AZURE - East US 2 (Virginia) - SI:20191213
Incident Report for Snowflake
Postmortem

Summary

Between 8:04:00 PDT and 08:53 PDT on Dec 13, 2019, some Snowflake customers in AZURE - East US2 (Virginia) experienced the following symptoms:

  1. Queries taking longer than usual or Degraded Performance
  2. Queries waiting on “Warehouse Provisioning” state
  3. Queries failing to complete

Root Cause

A service host running critical internal warehouse maintenance tasks experienced memory pressure slowing down operations. This memory pressure resulted in delays in scheduling queries on warehouses. Snowflake services use health checks to identify unhealthy hosts. However, the health check in this instance was below the threshold, and as a result, the sick host was not replaced automatically.

Resolution

We started to investigate this issue in response to internal alerts and customer cases. We identified the affected host and took it out of circulation. The affected services migrated to alternate hosts and worked through the backlog of pending requests. Service was fully restored by 8.53 PDT.

Improvement/Changes

First, we apologize for the inconvenience caused by this incident.

First, we apologize for the inconvenience caused by this incident.

  • Enhance alerting to improve response times to detect delays in scheduling of queries.
  • Continuous effort by engineering to look at further enhancing the monitoring of services.

Note: The information contained in this report is confidential and is intended solely to promote safety and reduce customer risk.

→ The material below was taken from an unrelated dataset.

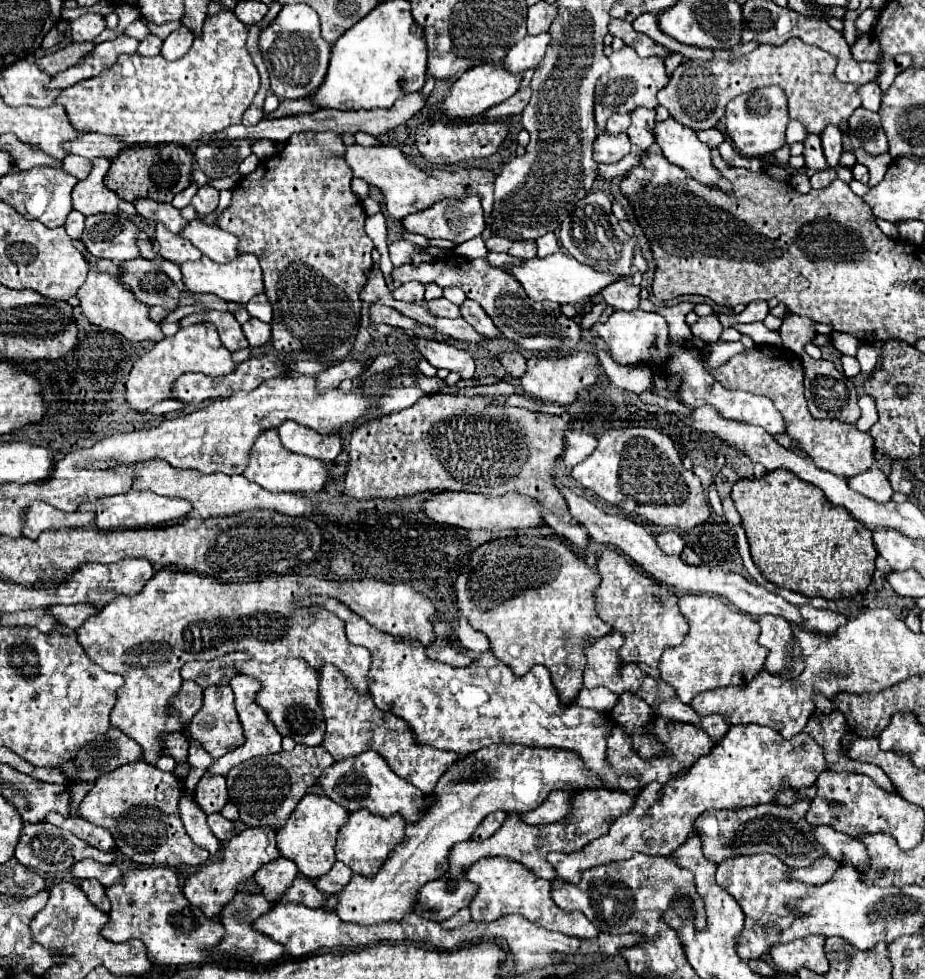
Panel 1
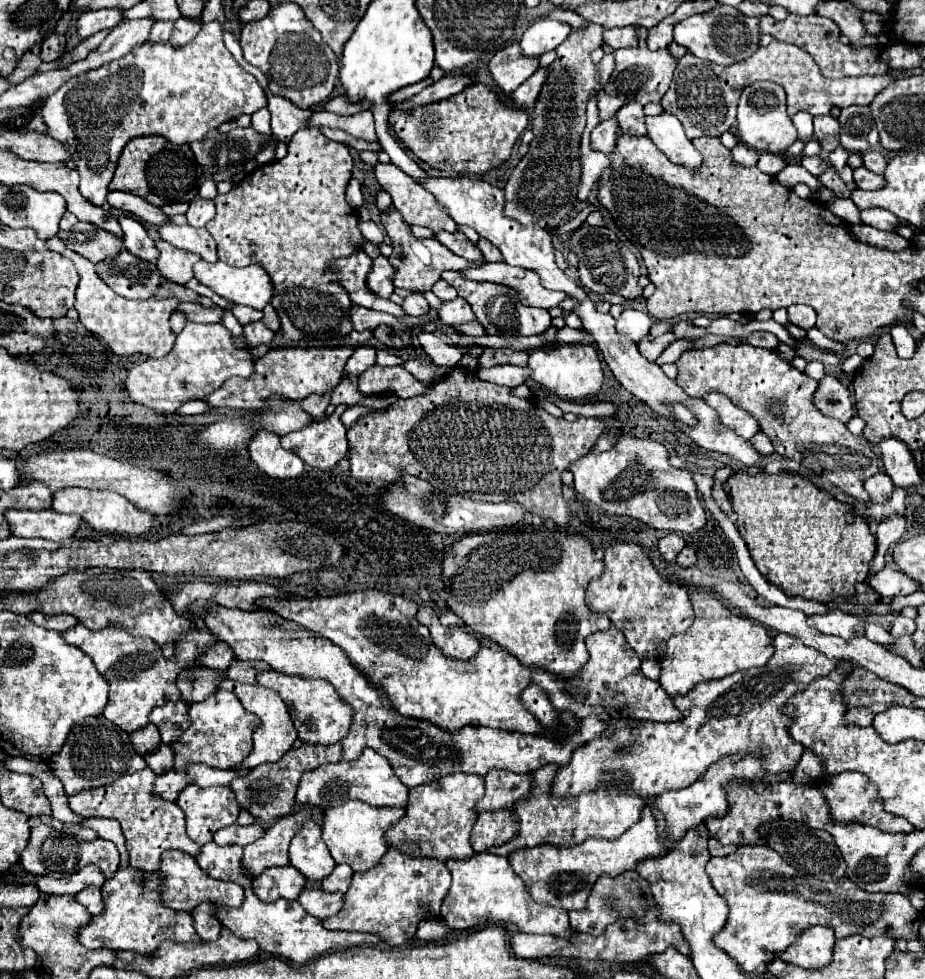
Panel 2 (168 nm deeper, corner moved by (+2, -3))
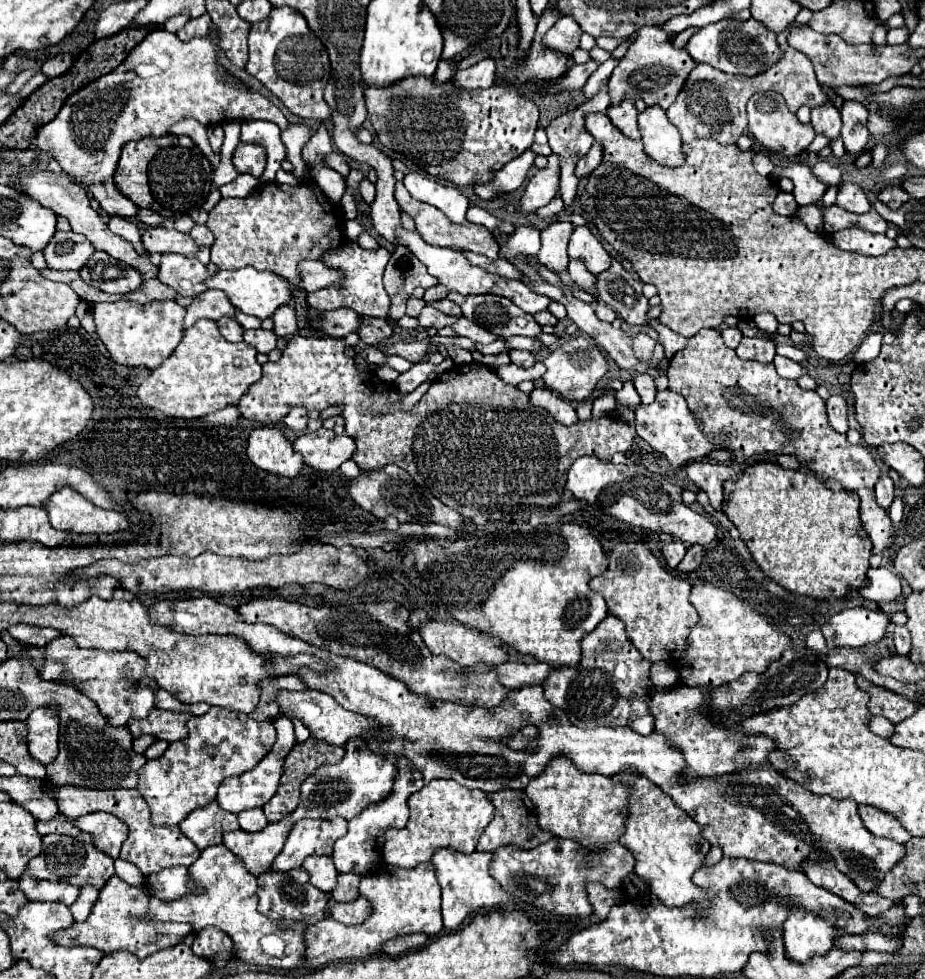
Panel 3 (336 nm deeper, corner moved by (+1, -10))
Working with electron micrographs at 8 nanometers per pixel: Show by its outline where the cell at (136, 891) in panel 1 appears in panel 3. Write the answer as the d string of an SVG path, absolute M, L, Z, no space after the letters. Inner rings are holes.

Posted Dec 17, 2019 - 15:12 PST

Resolved
"The issue is now resolved.

We will post a preliminary Root Cause Analysis report within the next 48 business hours and follow up with a detailed RCA in the next seven business days.

We apologize for the inconvenience. If you have any questions or see any related issues, please send feedback to support@snowflake.com or submit a support request ticket via the Snowflake Lodge Portal.
Posted Dec 13, 2019 - 09:29 PST
Monitoring
We applied a fix to resolve the issue. We are now monitoring the system for any further recurrence of the problem, and we will be in this state for 30 minutes.

Please reach out to Support at support@snowflake.com if you continue to face any issues caused by this issue.
Posted Dec 13, 2019 - 08:53 PST
Investigating
We are investigating an issue with one of the Snowflake services. We will provide more information as soon as we have identified the problem. We will provide an update in 90 minutes.
Posted Dec 13, 2019 - 08:39 PST
This incident affected: AZURE - US East 2 (Virginia) (Snowflake Data Warehouse (Database)).